WHAT YOU NEED TO DO: Write the records out exactly as shown. No pictures.

Records excerpted from a collection:
╭──

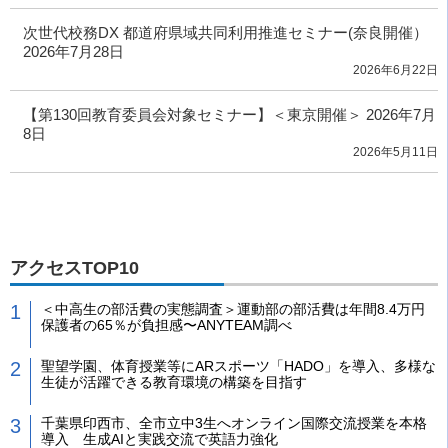
次世代校務DX 都道府県域共同利用推進セミナー(奈良開催）
2026年7月28日
2026年6月22日
【第130回教育委員会対象セミナー】＜東京開催＞ 2026年7月
8日
2026年5月11日
アクセスTOP10
＜中高生の部活費の実態調査＞運動部の部活費は年間8.4万円
保護者の65％が負担感〜ANYTEAM調べ
聖望学園、体育授業等にARスポーツ「HADO」を導入、多様な
生徒が活躍できる教育環境の構築を目指す
千葉県印西市、全市立中3生へオンライン国際交流授業を本格
導入 生成AIと実践交流で英語力強化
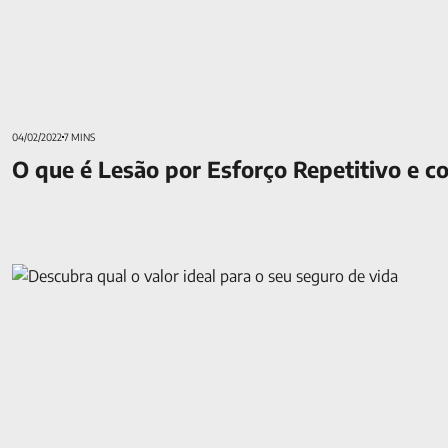
04/02/2022
7 MINS
O que é Lesão por Esforço Repetitivo e c
Cálculo do Seguro de Vida: como definir o valor ideal de inden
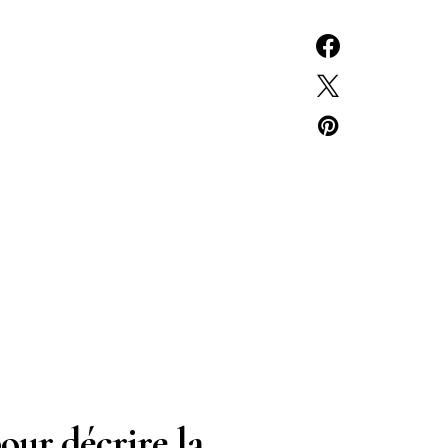
pour décrire la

╰──

WRITTEN RESPONSE:
次世代校務DX 都道府県域共同利用推進セミナー(奈良開催）
2026年7月28日
2026年6月22日
【第130回教育委員会対象セミナー】＜東京開催＞ 2026年7月
8日
2026年5月11日
アクセスTOP10
＜中高生の部活費の実態調査＞運動部の部活費は年間8.4万円
保護者の65％が負担感〜ANYTEAM調べ
聖望学園、体育授業等にARスポーツ「HADO」を導入、多様な
生徒が活躍できる教育環境の構築を目指す
千葉県印西市、全市立中3生へオンライン国際交流授業を本格
導入 生成AIと実践交流で英語力強化
04/02/2022
7 MINS
O que é Lesão por Esforço Repetitivo e c
Cálculo do Seguro de Vida: como definir o valor ideal de inden
pour décrire la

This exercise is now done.